夏志清:台湾文学批评确是一时之盛,例如姚一苇、颜元叔就专在这方面努力,他们读书较多,有美学基础。但说文学批评,很难有个客观的标准,一部文学作品好不好,总是见仁见智。批评固然可以套用某家某派的理论,但西方批评家派别太多,讲述他们的理论,是永远讲不完的。台湾目前的文学批评,是具体印象少——即对某一部作品某一个作家的具体批评,很少。而抽象的理论,反而很多。我们讲理论,很难讲得过西方大师。不过,理论也需要讲,对于不懂英文的读者,这种介绍有很大的帮助。其实文学理论不一定是批评家来谈,作家也可以谈,也应该懂点理论,对创作或者有益。批评也是需要的,但有分量的作品不多,严肃的批评也许英雄无用武之地。不过对作家的批评,有时可以用私信来谈,可以比较坦诚的交换意见,对创作的进步反而有好处,比在报刊上公开来评论,或者会有用得多。

戴天:现在时间差不多了,我们请夏先生来个结论,究竟五四的文学与当代台湾的文学,两者比较是进步了还是退步了。再就前途来说,台湾文学照这个路子走下去,会有什么发展?

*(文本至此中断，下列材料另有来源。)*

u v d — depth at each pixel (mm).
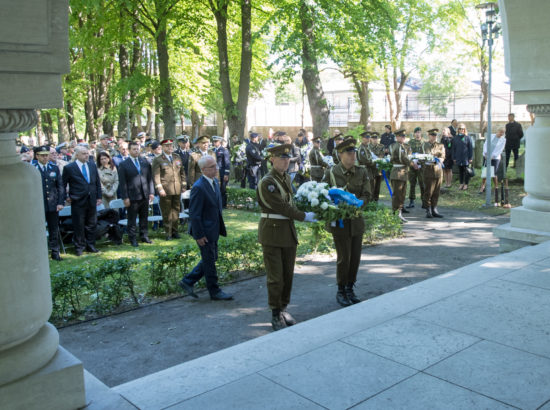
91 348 5258
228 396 3158
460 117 39438
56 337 3031
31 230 2736
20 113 2662
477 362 3518
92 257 9133
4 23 2502
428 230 10883
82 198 9289
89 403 3025
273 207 5316
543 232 6941
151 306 6535
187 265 7414
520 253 6332
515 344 3787
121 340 5445
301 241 9594
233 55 29328
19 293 2684
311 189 5766
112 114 22625
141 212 10336
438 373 3377
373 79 28812
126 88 20656
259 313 6133
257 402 3080
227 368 3531
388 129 20594
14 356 2719
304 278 7484
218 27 20547
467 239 9891
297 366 3531
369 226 9781
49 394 2816
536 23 6336
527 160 7137
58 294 6086
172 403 3080
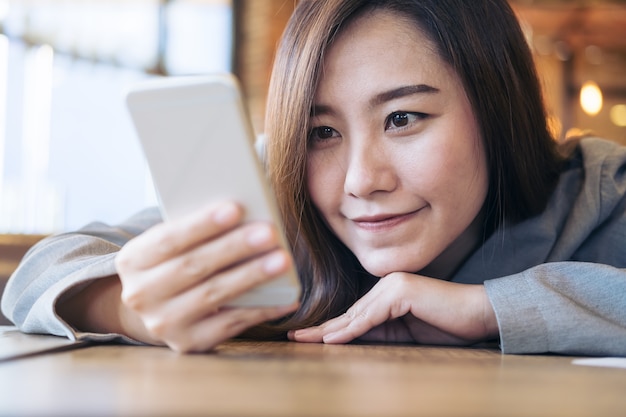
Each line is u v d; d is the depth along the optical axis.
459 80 0.95
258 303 0.64
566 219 1.12
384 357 0.68
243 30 5.33
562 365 0.67
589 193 1.12
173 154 0.59
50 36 4.88
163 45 5.32
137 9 5.21
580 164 1.18
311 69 0.92
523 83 1.05
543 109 1.11
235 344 0.85
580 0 5.35
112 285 0.81
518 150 1.03
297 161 0.97
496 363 0.66
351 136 0.94
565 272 0.89
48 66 4.91
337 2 0.92
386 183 0.92
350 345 0.88
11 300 0.95
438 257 1.11
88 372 0.49
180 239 0.60
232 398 0.36
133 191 5.33
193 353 0.67
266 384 0.43
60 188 4.98
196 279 0.62
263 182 0.58
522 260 1.10
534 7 5.40
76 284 0.80
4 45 4.66
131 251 0.63
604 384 0.50
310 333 0.93
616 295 0.86
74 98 5.05
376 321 0.91
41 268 0.93
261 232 0.59
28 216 4.77
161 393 0.38
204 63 5.39
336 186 0.96
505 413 0.34
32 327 0.86
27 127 4.83
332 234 1.06
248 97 5.34
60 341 0.77
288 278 0.62
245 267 0.61
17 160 4.79
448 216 0.96
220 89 0.56
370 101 0.91
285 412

夏志清:五四文学与台湾的文学,时间相差不过二三十年。单就文学这一个环节来讲,一般来说是有进步的,在技巧上也高明得多。当然目前台湾文坛还远比不上抗战前五六年上海30 年代文坛的盛况。那时一大批年轻作家,来自东北、湖南、四川、广东各地,不管他们思想如何不成熟,他们那副干劲,就叫人佩服。现在这批作家(当年一大半都是左倾的),在内地受尽折磨,他们过去的成就真应该有人好好去估价一下,因为我“小说史”上所讨论的还仅是特别著名的几位。相比起来,目前台北文坛还没有跨入当年上海那样的全盛时代。比白先勇他们更年轻一辈的作家,已有相当好的作品问世了,他们的创作倾向我们一时无法断定,也不应予断定。即使白先勇那一辈作家,他们才三十多岁,他们的作品也可说还没有定型,在不断变化中。台湾有希望的作家愈来愈多,这是极可喜现象。至于文学本身对国家会有什么帮助,很难说。文学对国家如果有功用的话,最多不过是对现实使我们有多点了解。唐诗对国家有什么实用价值呢?很难说。我们不念唐诗也没有什么关系,念了也许又有好处。不过,也正是文学艺术的发展代表这个时代或这个国家文化上的进步,其价值仅此而已。至于说对国家建设如何,或实用意义如何,恐怕未必有。福克纳的小说,对美国工业的进步大概毫无影响。不过,文学所代表的象征意义,却是不可忽视,一个国家的文化程度,言论自由的尺度,以及时代心理,都可由文学见出来。